Monday, August 27, 2012

Cooking For Yourself

Ages ago, I picked up a cookbook called "Cooking For Yourself." It was part of the Williams-Sonoma canon and I snagged it on deep discount while I was working there.


I wasn't feeling all militant and single or anything - it just had some good recipes. And some good thoughts on how to buy food without wasting it, and without eating the same thing for a week. Despite the whole foreword about how you shouldn't feel bad about yourself because you're cooking solo.

I kid. It doesn't really say that. Well, not in so many words.

Anyway, I latched onto one recipe in this thing right away, and it's still something I make, 10+ years later.


It is, in fact, ideal, when you are cooking for yourself. As I was, tonight.

Also, I was super hungry. And also, I'm eating lightly this week so I can wear this certain dress to Rayleen & James' wedding this weekend. A very pretty dress. A very unforgiving dress.

Eating lightly for me means fish and veggies. For some reason, that seems to work for me.
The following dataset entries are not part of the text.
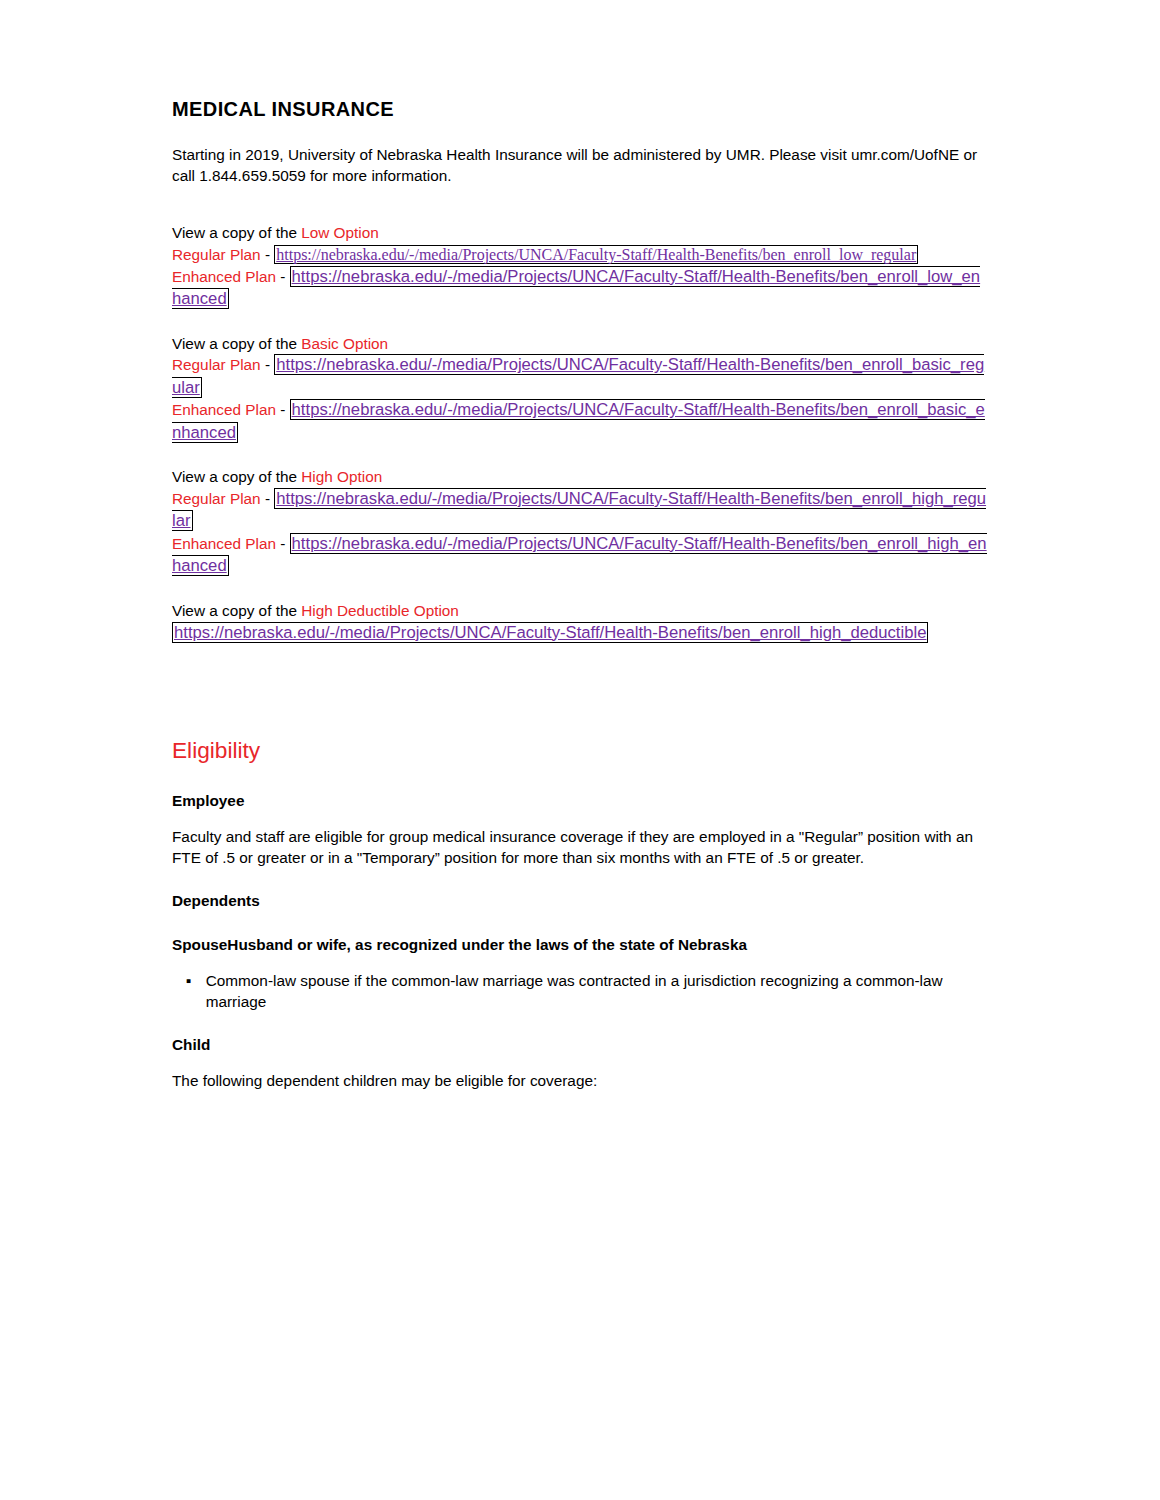MEDICAL INSURANCE
Starting in 2019, University of Nebraska Health Insurance will be administered by UMR. Please visit umr.com/UofNE or call 1.844.659.5059 for more information.
View a copy of the Low Option
Regular Plan - https://nebraska.edu/-/media/Projects/UNCA/Faculty-Staff/Health-Benefits/ben_enroll_low_regular
Enhanced Plan - https://nebraska.edu/-/media/Projects/UNCA/Faculty-Staff/Health-Benefits/ben_enroll_low_enhanced
View a copy of the Basic Option
Regular Plan - https://nebraska.edu/-/media/Projects/UNCA/Faculty-Staff/Health-Benefits/ben_enroll_basic_regular
Enhanced Plan - https://nebraska.edu/-/media/Projects/UNCA/Faculty-Staff/Health-Benefits/ben_enroll_basic_enhanced
View a copy of the High Option
Regular Plan - https://nebraska.edu/-/media/Projects/UNCA/Faculty-Staff/Health-Benefits/ben_enroll_high_regular
Enhanced Plan - https://nebraska.edu/-/media/Projects/UNCA/Faculty-Staff/Health-Benefits/ben_enroll_high_enhanced
View a copy of the High Deductible Option
https://nebraska.edu/-/media/Projects/UNCA/Faculty-Staff/Health-Benefits/ben_enroll_high_deductible
Eligibility
Employee
Faculty and staff are eligible for group medical insurance coverage if they are employed in a "Regular” position with an FTE of .5 or greater or in a "Temporary” position for more than six months with an FTE of .5 or greater.
Dependents
SpouseHusband or wife, as recognized under the laws of the state of Nebraska
Common-law spouse if the common-law marriage was contracted in a jurisdiction recognizing a common-law marriage
Child
The following dependent children may be eligible for coverage:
So I went back to my old salmon-in-a-packet standby.

It's so easy. Even if you're not cooking for yourself, you should add this to your repertoire. Just multiply the ingredients and packets.

And if you are cooking for yourself, I have a bunch of tricks that make this super single-person friendly.

Here's how it goes:

Go to the store and get yourself a nice piece of wild, line caught, salmon. Then go to the salad bar. Get corn, red peppers, and jalapenos. You want about 1/2 cup of corn, 1/4 cup red peppers, and a couple of tablespoons of jalapenos. And cilantro, a few tablespoons of that. If you remember to get cilantro, which I did not. 



Chop up the peppers if you need to. Try to get the pieces roughly the same size. Perfection is not required here.

Salt and pepper the corn/jalapeno/pepper mix and put it on a piece of foil. Add a few dots of butter.
 

Put your piece of salmon on top of the pile.

Oh. Crap. Set your oven to 450! You should have done that before! Do it now!

Ok, and then take a wedge of lime and squeeze it over your salmon on the pile of veggies. Salt and pepper it, and place lime wedges on top and then dots of butter.


Pull up the long sides of the foil and fold over the top so it's sealed. Then roll up the ends.
 

Now bake it. For 15 minutes. Or 20 minutes if you have a super thick filet, but I suggest you cook it for 15.

Be super careful when you take it out as you don't want to burn yourself on the steam coming from the packet of delicious.

It'll look like this:


If you, like me, had a piece of salmon with the skin on it, remove the salmon with a spatula to a cutting board. Flip it over and peel off the skin.


Tasty! (And healthy!)

The juices are delicious, by the way. You may want to consider serving this in a bowl so you can drink the juices at the end. Luckily, you're dining alone so such behavior is totally ok.